Friday, January 29, 2010

The Obama vs. Alito Legless Outrage

 I'll begin this discussion with a question.

Is disgruntled Supreme Court Justice Samuel A. Alito's  muttering of "not true," according to lip readers, the same as Republican Rep. Joe Wilson's shout out "you lie" during a president's speech at a joint session of Congress?


You wouldn't know that in the wake of President Obama's State of the Union address Wednesday. The president rebuked the court's 5-4 ruling the previous Thursday that allowed unlimited corporate spending in federal election campaigns. Alito's head shaped into a prune as he muttered a few inaudible words.

This 30-second incident, if one might call it that, came during a 72-minute speech. The reaction drew as much attention as anything else the president's speech covered.

I doubt this story has legs. It is a difference of judicial philosophy between a couple of constitutional lawyers. Obama from Harvard and Alito from Yale. Sort of an Ivy League elite squabble.

My experience in covering national events is to overlook subtle nuances because although they may portray a story behind the story they seldom have little significance to the overall picture. More on that later.

Here's the Washington Post's account of what the president said that apparently irritated Alito:

"With all due deference to separation of powers, last week the Supreme Court reversed a century of law that, I believe, will open the floodgates for special interests, including foreign corporations, to spend without limit in our elections," Obama said.
"I don't think American elections should be bankrolled by America's most powerful interests or, worse, by foreign entities. They should be decided by the American people. And I urge Democrats and Republicans to pass a bill that helps correct some of these problems." 

There is a difference of opinion in the legal community whether foreign corporations can spend money on U.S. elections as Obama and others in his camp contend. The Los Angeles Times:

"This was an outrageous statement by the president and a breach of decorum. It was pure demagoguery," said Bradley A. Smith, a former chairman of the Federal Election Commission and a sharp critic of the campaign finance laws. He said the law continued to forbid election spending by foreign corporations.

Other reactions from the Post:

"Rude," said Sen. Orrin G. Hatch (R-Utah) about the president.

"Inappropriate" said Sen. Russell Feingold (D-Wis.) about Alito.

"I can't ever recall a president taking a swipe at the Supreme Court like that," said Lucas A. Powe Jr., a Supreme Court expert at the University of Texas law school.

 In less blunt terms, Presidents Dwight D. Eisenhower and Ronald Reagan each asked Congress for specific action in response to court decisions of which they disagreed.

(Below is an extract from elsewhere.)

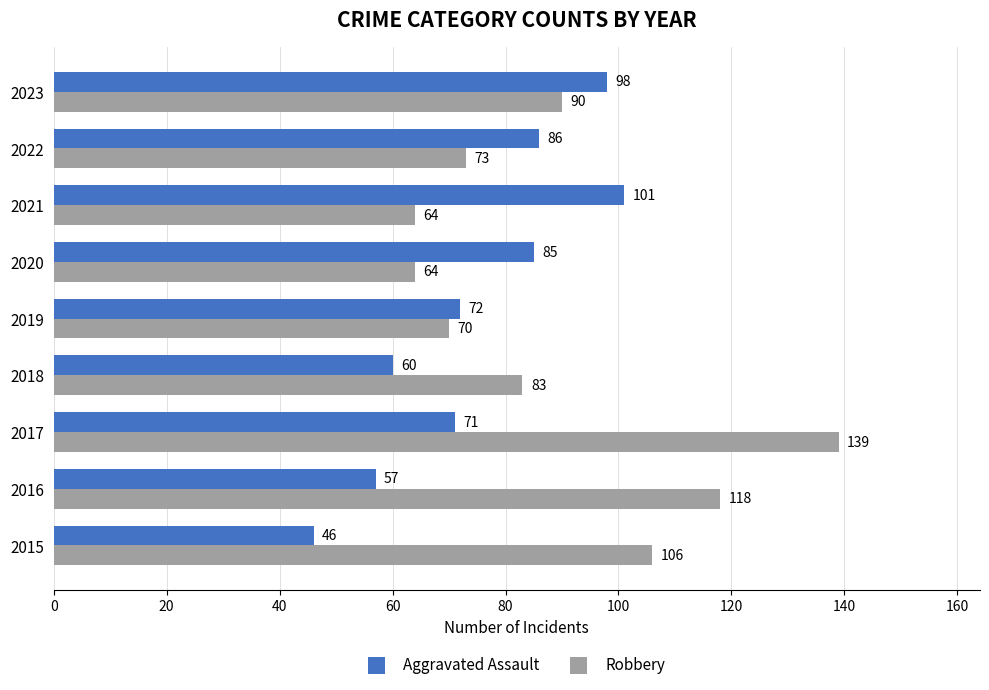

How many data points in Aggravated Assault are less than 72?

4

In an address to Congress, President Franklin D. Roosevelt was so irate at the court for overturning many of his "New Deal" programs he urged expanding the court. Congress rejected FDR's court packing plan.

The Obama/Alito ruffle has a history.

As a Senator, Obama opposed Alito's nomination to the high court offered by President George W. Bush.

"I have found that in almost every case, he consistently sides on behalf of the powerful against the powerless; on behalf of a strong government or corporation against upholding American's individual rights," Sen. Obama said during the confirmation hearings. The vote was 58-42 to confirm.

Justice Alito does not do interviews and rarely makes a speech so only his closest peers can guess what goes on in his mind. He has been quoted as saying the nomination process was "dehumanizing."

He was conspiculously absent last year when Obama, at the invitation from Chief Justice John Roberts. made a friendly visit to the court.

Bottom line: This rift is between two power players from two competing branches of government. It is remarkable in its pettiness.

Alito's decorum is a far cry from Rep. Wilson's "you lie" mini-rant which I rated an 8 on my outrage scale of 10. I'll rate Obama's call out a 5 and Alito's reaction a 1.